# Fort fisher



## fishhunt365 (Sep 14, 2009)

Heading down next Saturday for 2 weeks .What do you all think ,good or bad,? I'm guessing good.


----------



## Guest (Sep 21, 2018)

Should be good time to fish. Make sure you have lightweight long sleeves and pants in case the flies are out and the wind is from onshore. 

Park is closed until today so everything should be back to normal by then. I am headed down for the day next Saturday myself. Got a bunch of young'uns that want to surf fish. Looking forward to it.


----------



## fishhunt365 (Sep 14, 2009)

Ready for whatever,loaded for bear. Would like to meet a p&s person for once..


----------



## fishhunt365 (Sep 14, 2009)

Trying to get a pic of truck so you will know.


----------



## Guest (Sep 22, 2018)

I have a grey 2008 2500 suburban with ski rack and rod tube on top. Usually fish down near the end, but no telling what the beach is going to look like right now. Probably have my German Shepherd fishing buddy with me also.... she loves the beach. 
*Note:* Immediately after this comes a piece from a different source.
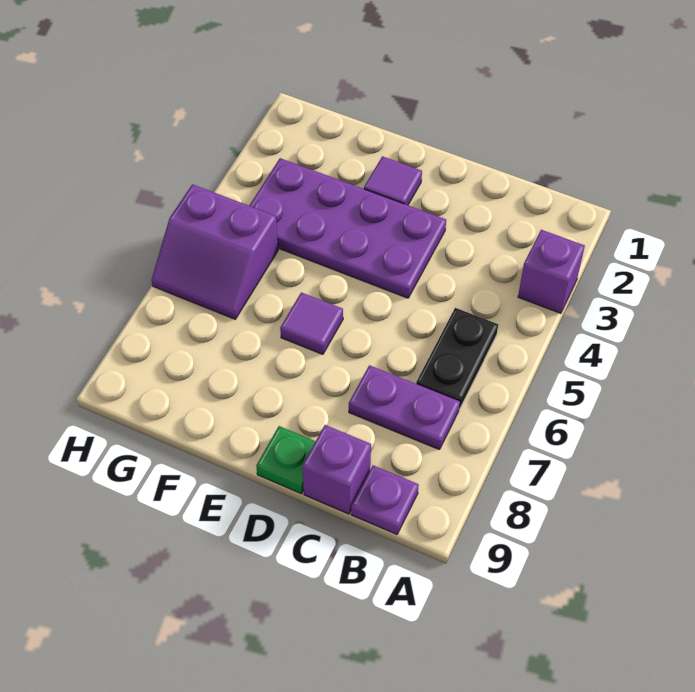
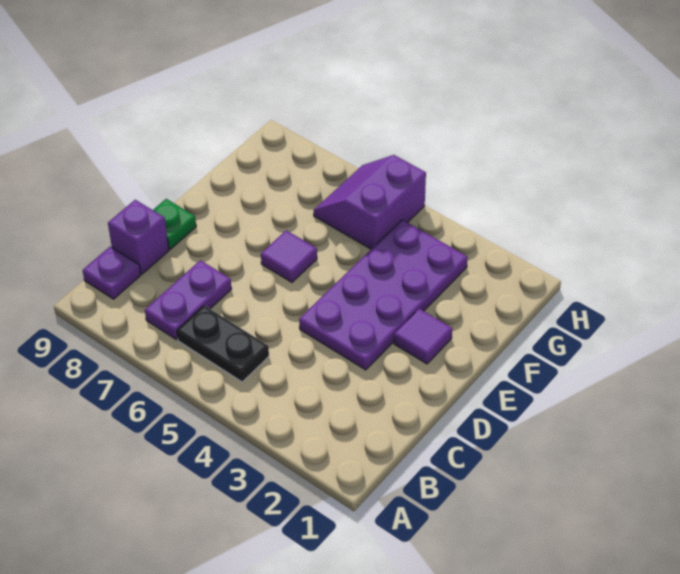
purple 1x1 brick [518,230,585,313] -> none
I just hope the roads have cleared and the weather cooperates next weekend so I can make it down there. Calling for rain right now....


----------



## crigg1 (Oct 22, 2010)

How was the fishing at Ft Fisher? Thinking of heading down this Saturday, 10/6.


----------



## Guest (Oct 2, 2018)

Did not go based on the advisories put out around Wilmington and one of my friends telling me that all the water was brown.......went to OBX instead and fished the Point.


----------



## GlenS (Sep 8, 2012)

How was the point?


----------



## fishhunt365 (Sep 14, 2009)

Fishing is really good actually. Have caught many reds,one which was a 38 incher. Several 25 inch that are very far. Specks,small black drum,and tons of blues. We have only fished 2 days out at FF. Talk with a DMF said all is good on fin fish.


----------



## GlenS (Sep 8, 2012)

thanks for the info.. Counting the days...


----------



## Guest (Oct 4, 2018)

Point was good, but as usual, I missed the Drum....... several caught the day before and the day after but none the evening that I was there. Small pomps, black drum, and 12 inch blues. Still had fun and the kids loved it.


----------



## Guest (Oct 6, 2018)

Fishunt have you gotten my PMs? Don't know if they are working. I never have sent PMs in my sent box


----------